Auditing What You Have Now
Most teams accumulated npm credentials over years. A one-hour audit pays for itself:
# List tokens on your account (also manageable from npmjs.com settings)
npm token list
Hunt for stragglers in the usual places: CI secret stores, ~/.npmrc on shared build machines, Dockerfiles, shell scripts in ops repos, and .npmrc files accidentally committed with literal tokens (grep for _authToken=npm_). Revoke anything unscoped or unexplained. Compromised publish credentials are how registry worms propagate — every stale token is standing attack surface, which is why continuous monitoring of your dependency supply chain matters as much as your own publish hygiene; platforms like Safeguard flag when a package you depend on ships a suspicious release, whoever's token signed it.
Migration Cheat Sheet
| If you have... | Move to... |
|---|---|
npm-cli-login or scripted npm login | Granular token via ${NPM_TOKEN}, or OIDC |
| Classic token in CI secrets | Already revoked — granular token or OIDC |
| Granular token, no expiry plan | Calendar the 90-day rotation or automate it |
| GitHub Actions / GitLab publish job | Trusted publishing + --provenance |
| Password stored anywhere automated | Delete it, rotate the password, enable phishing-resistant 2FA |
FAQ
What was npm-cli-login for?
It programmatically answered the interactive npm login prompts so CI jobs could authenticate with a username and password. It dates from an era when some registries only supported password auth; against npmjs.com today it is obsolete, and the two-hour session tokens issued by modern npm login make the approach useless for pipelines anyway.

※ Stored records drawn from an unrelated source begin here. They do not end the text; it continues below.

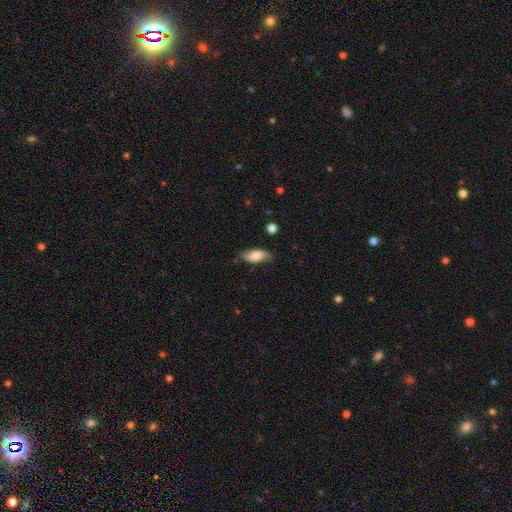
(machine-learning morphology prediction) smooth_or_featured: smooth (p=0.74) [alt: featured or disk p=0.20]
how_rounded: in between (p=0.77) [alt: cigar-shaped p=0.20]
merging: none (p=0.79) [alt: minor disturbance p=0.17]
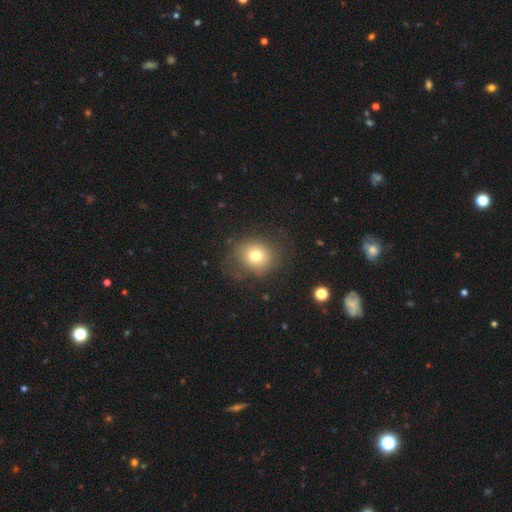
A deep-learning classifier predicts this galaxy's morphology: Smooth or featured? Predicted: smooth (p=0.74). How rounded? Predicted: round (p=0.73). Merging? Predicted: none (p=0.72).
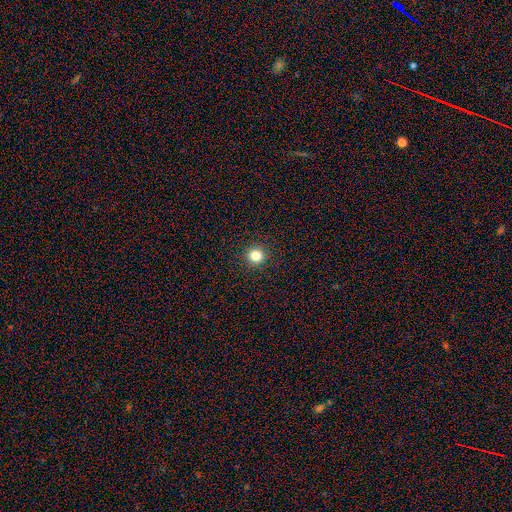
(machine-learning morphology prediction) Smooth or featured?
  - smooth: 82% *
  - star or artifact: 13%
  - featured or disk: 5%
How rounded?
  - round: 94% *
  - in between: 5%
  - cigar-shaped: 1%
Merging?
  - none: 93% *
  - minor disturbance: 4%
  - major disturbance: 2%
  - merger: 1%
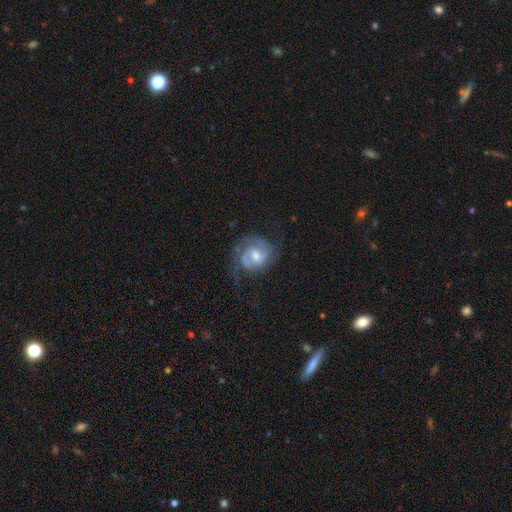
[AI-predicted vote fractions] Smooth or featured?
  - featured or disk: 73% *
  - smooth: 20%
  - star or artifact: 7%
Edge-on disk?
  - no: 97% *
  - yes: 3%
Bar?
  - weak: 54% *
  - no: 33%
  - strong: 13%
Spiral arms?
  - yes: 88% *
  - no: 12%
Spiral winding?
  - medium: 44% *
  - tight: 36%
  - loose: 20%
Spiral arm count?
  - 2: 61% *
  - can't tell: 19%
  - 1: 10%
  - 3: 6%
  - 4: 2%
  - more than 4: 2%
Bulge size?
  - moderate: 60% *
  - small: 27%
  - large: 7%
  - none: 3%
  - dominant: 1%
Merging?
  - none: 56% *
  - minor disturbance: 23%
  - major disturbance: 20%
  - merger: 2%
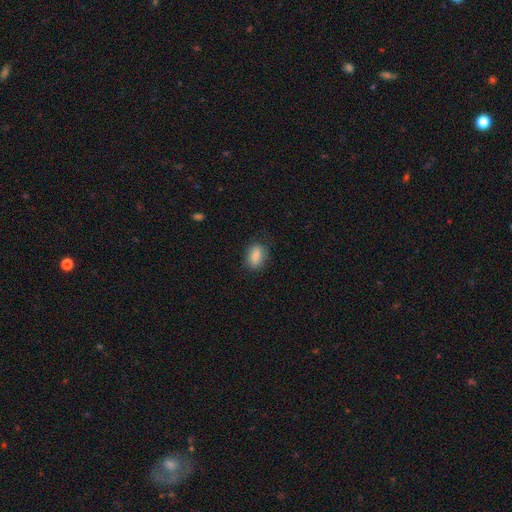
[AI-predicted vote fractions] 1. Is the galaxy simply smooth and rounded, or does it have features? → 82% smooth, 10% featured or disk, 8% star or artifact.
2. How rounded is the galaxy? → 80% in between, 16% round, 4% cigar-shaped.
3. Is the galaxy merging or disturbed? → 80% none, 15% minor disturbance, 4% major disturbance, 1% merger.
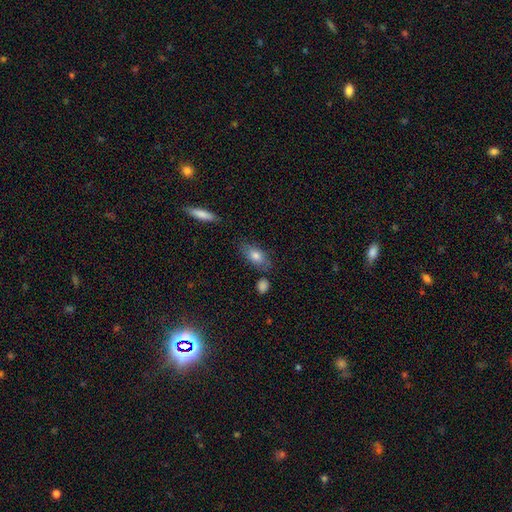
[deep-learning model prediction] A smooth galaxy with no disk features (77%) that is in between round and cigar-shaped (85%). Merging: none (71%).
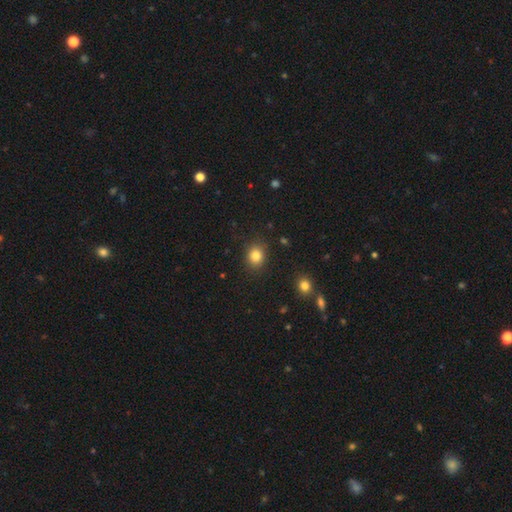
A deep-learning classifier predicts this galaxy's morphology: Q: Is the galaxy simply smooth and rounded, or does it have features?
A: smooth — 83%.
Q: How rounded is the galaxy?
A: round — 70%.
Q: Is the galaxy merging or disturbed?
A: none — 88%.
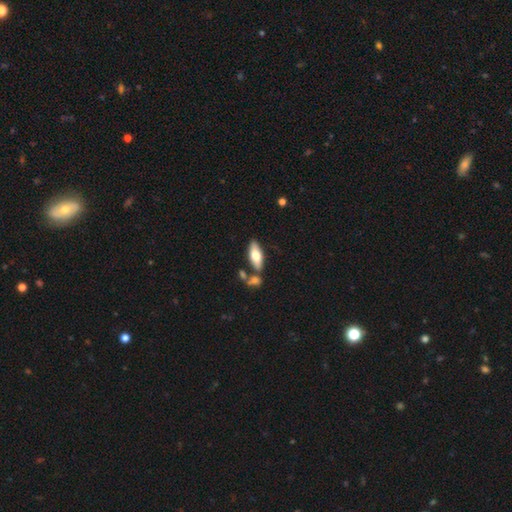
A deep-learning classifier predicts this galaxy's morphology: A smooth galaxy with no disk features (66%) that is in between round and cigar-shaped (73%). Merging: none (69%).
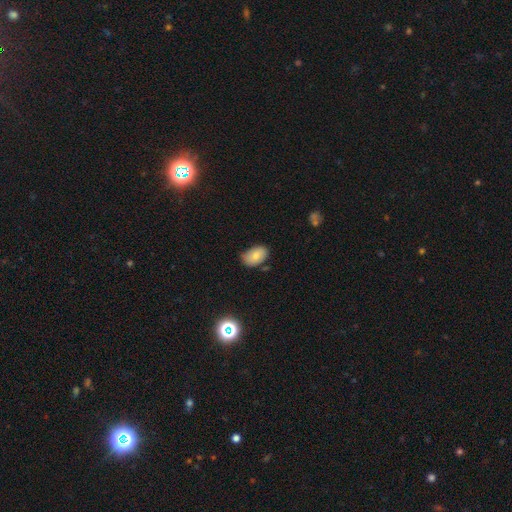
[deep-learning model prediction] The model was most divided on "merging": none: 65%, minor disturbance: 28%, major disturbance: 4%, merger: 3%. More confident: how rounded — in between (88%); smooth or featured — smooth (75%).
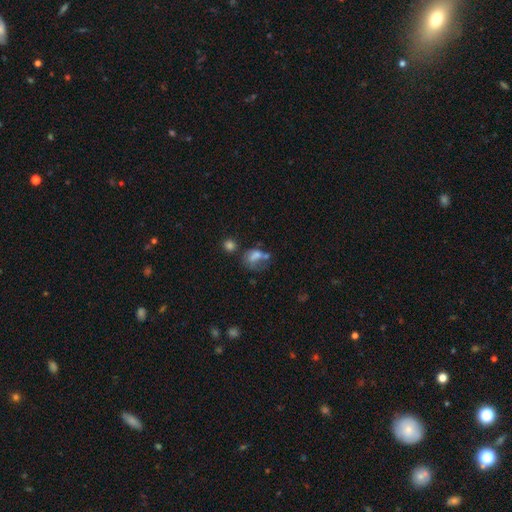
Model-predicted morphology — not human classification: type=smooth (61%); roundness=in between (65%); merging=merger (30%).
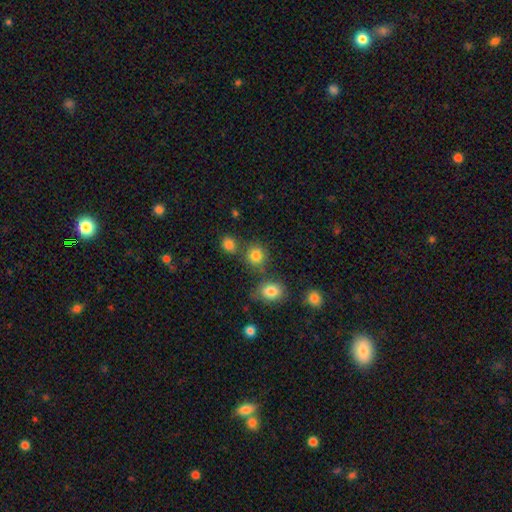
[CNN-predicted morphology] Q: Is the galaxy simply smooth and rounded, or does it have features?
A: smooth — 80%.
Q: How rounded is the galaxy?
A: round — 86%.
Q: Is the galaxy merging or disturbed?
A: none — 70%.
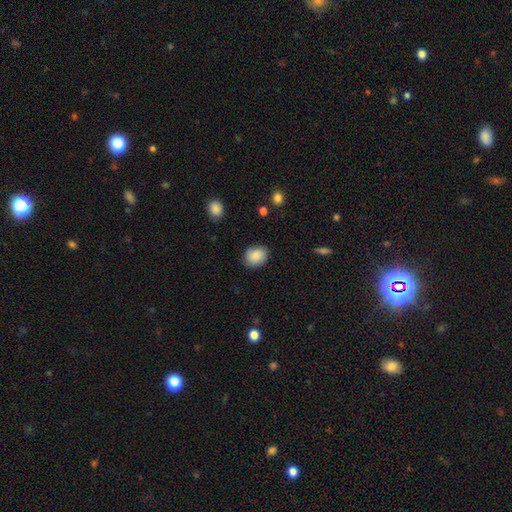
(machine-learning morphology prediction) This appears to be a smooth galaxy with no disk features (86%) that is in between round and cigar-shaped (55%). Merging: none (82%).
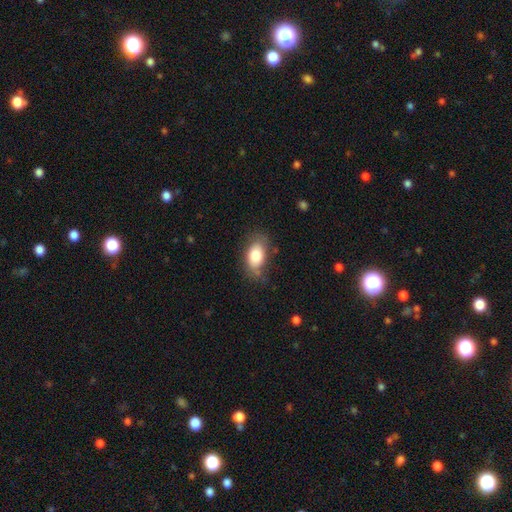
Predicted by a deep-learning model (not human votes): smooth_or_featured: smooth (p=0.78) [alt: featured or disk p=0.14]
how_rounded: in between (p=0.89) [alt: round p=0.09]
merging: none (p=0.67) [alt: minor disturbance p=0.24]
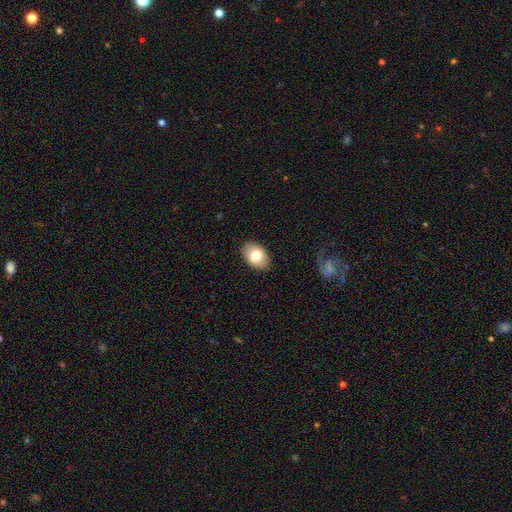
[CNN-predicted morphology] Smooth or featured? Predicted: smooth (p=0.77). How rounded? Predicted: in between (p=0.84). Merging? Predicted: none (p=0.87).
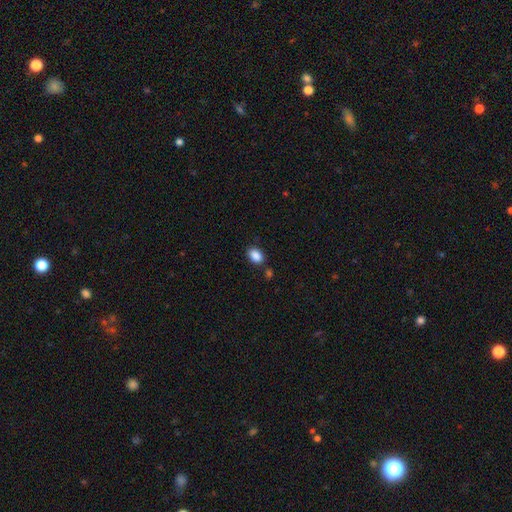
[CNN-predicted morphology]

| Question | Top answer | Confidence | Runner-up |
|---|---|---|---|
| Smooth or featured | smooth | 88% | star or artifact (9%) |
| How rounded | in between | 83% | round (16%) |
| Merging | none | 79% | minor disturbance (12%) |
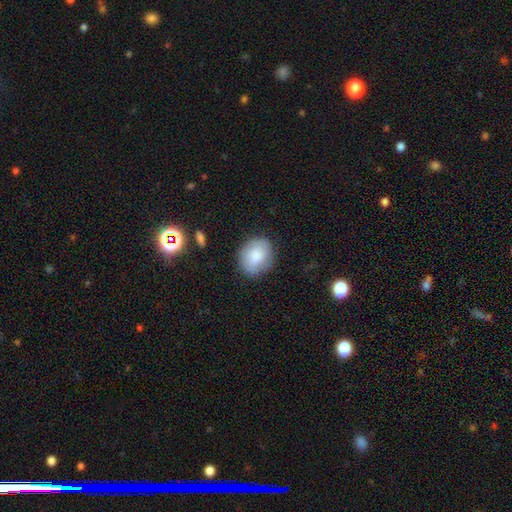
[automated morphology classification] The model was most divided on "how rounded": round: 54%, in between: 45%, cigar-shaped: 1%. More confident: smooth or featured — smooth (81%); merging — none (80%).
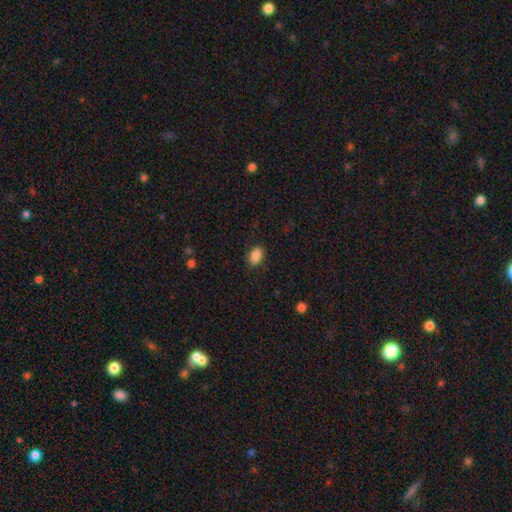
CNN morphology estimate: type=smooth (88%); roundness=in between (83%); merging=none (85%).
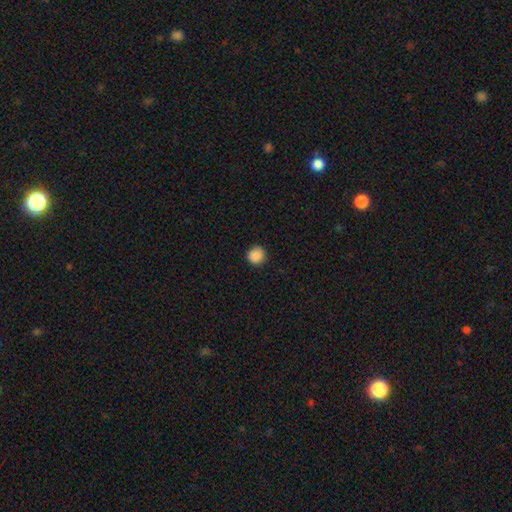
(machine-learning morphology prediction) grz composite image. It shows a smooth galaxy with no disk features (88%) that is round (95%). Merging: none (91%).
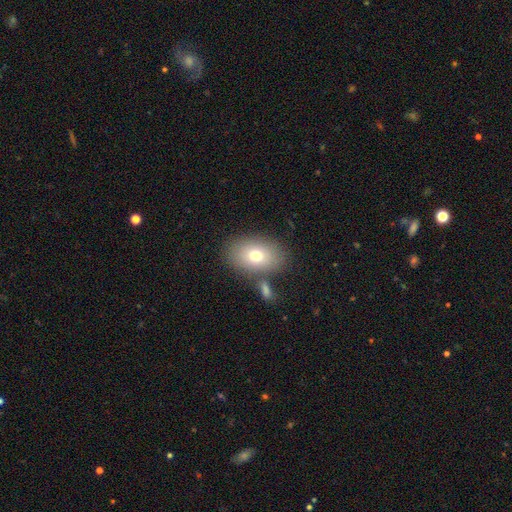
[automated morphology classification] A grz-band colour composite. It shows a smooth galaxy with no disk features (73%) that is in between round and cigar-shaped (81%). Merging: none (73%).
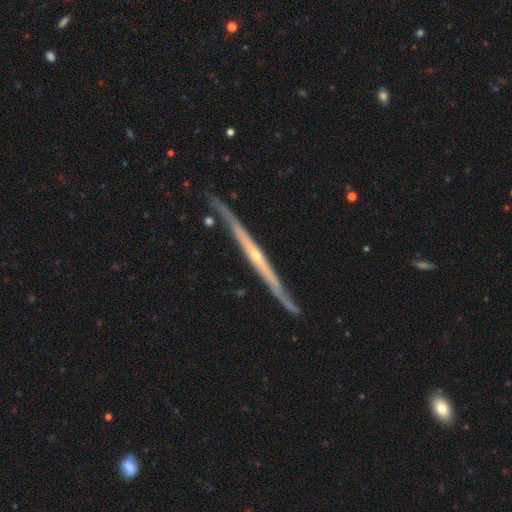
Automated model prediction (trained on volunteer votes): Smooth or featured? featured or disk (83%)
Edge-on disk? yes (97%)
Edge-on bulge? rounded (54%)
Merging? none (82%)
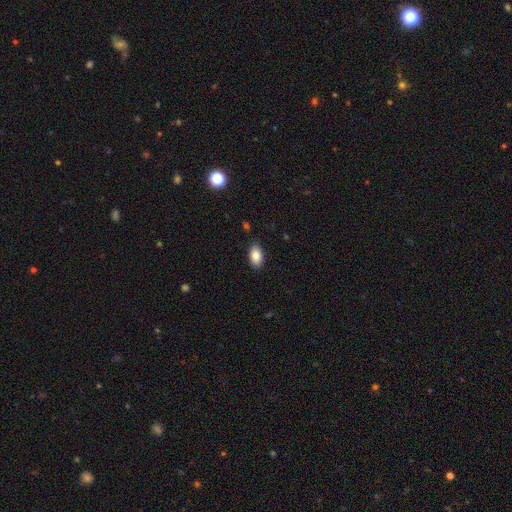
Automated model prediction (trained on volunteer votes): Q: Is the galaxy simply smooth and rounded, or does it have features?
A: smooth — 84%.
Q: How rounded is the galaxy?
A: in between — 93%.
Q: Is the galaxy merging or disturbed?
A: none — 86%.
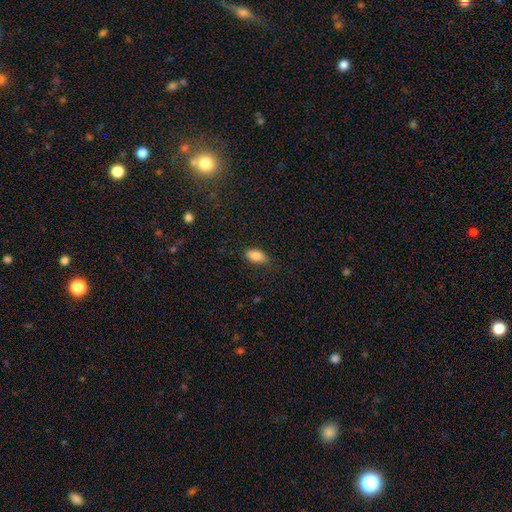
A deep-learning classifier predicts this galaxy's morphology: Smooth or featured? smooth (86%)
How rounded? in between (90%)
Merging? none (83%)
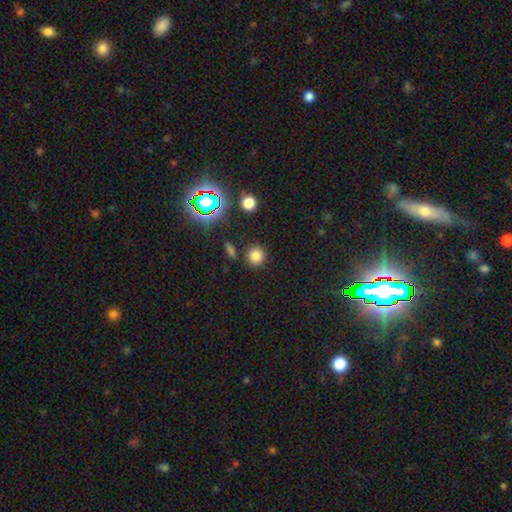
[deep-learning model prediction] The model was most divided on "smooth or featured": smooth: 77%, star or artifact: 17%, featured or disk: 6%. More confident: how rounded — round (91%); merging — none (86%).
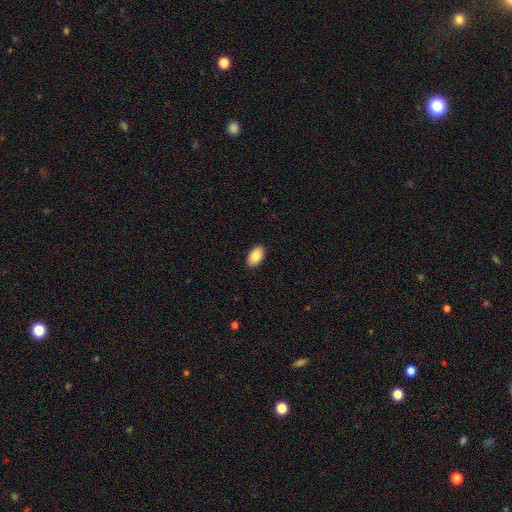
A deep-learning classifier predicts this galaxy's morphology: A smooth galaxy with no disk features (88%) that is in between round and cigar-shaped (94%).

Vote fractions:
- Smooth or featured? smooth: 88% / star or artifact: 6% / featured or disk: 6%
- How rounded? in between: 94% / round: 5% / cigar-shaped: 1%
- Merging? none: 90% / minor disturbance: 8% / major disturbance: 2% / merger: 1%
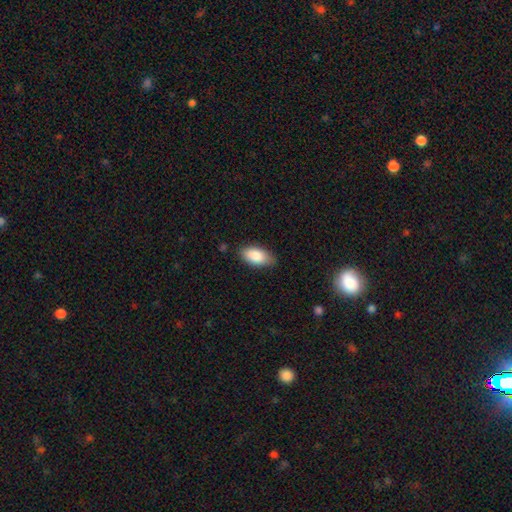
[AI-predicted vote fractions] Morphology: type=smooth (86%); roundness=in between (93%); merging=none (81%).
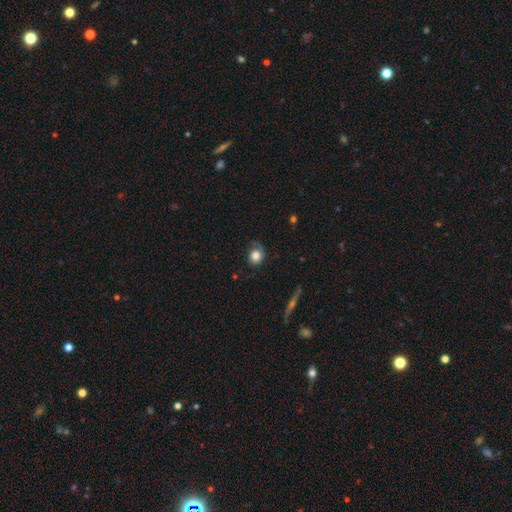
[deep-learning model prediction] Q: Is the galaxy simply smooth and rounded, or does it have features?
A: smooth — 70%.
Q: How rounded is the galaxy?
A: round — 70%.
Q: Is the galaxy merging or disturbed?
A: none — 57%.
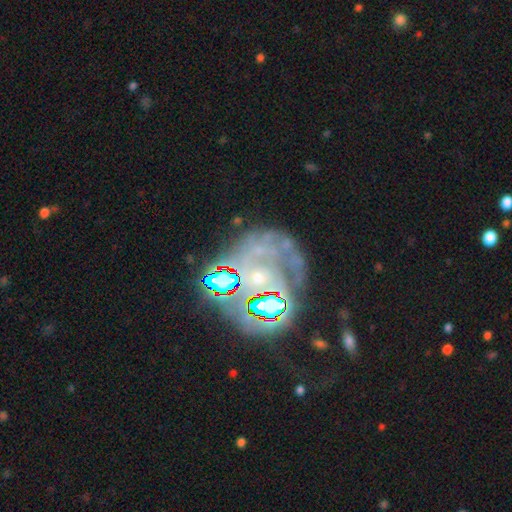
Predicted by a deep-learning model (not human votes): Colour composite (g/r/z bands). It shows a featured or disk galaxy (47%). Merging: none (49%).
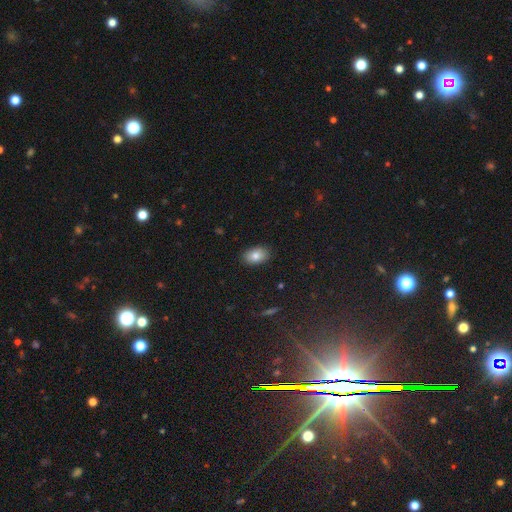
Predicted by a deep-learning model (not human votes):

How do I do an npm login from the CLI in CI today?
You do not log in at all. Provide a granular access token through an environment variable referenced in .npmrc (_authToken=${NPM_TOKEN}), or configure OIDC trusted publishing so the CI platform proves its identity without any stored secret.
Why do write tokens expire after 90 days now?
npm capped granular write-token lifetimes (7-day default, 90-day maximum) in October 2025 after multiple incidents where long-lived stolen tokens were used to publish malware. Short lifetimes bound how long a leaked credential is useful.
Is trusted publishing worth it for a small internal package?
If it publishes from GitHub Actions or GitLab CI/CD, yes — setup is a one-time form on npmjs.com and it deletes an entire category of secret management. For other CI systems, a tightly scoped granular token with scheduled rotation is the current best practice.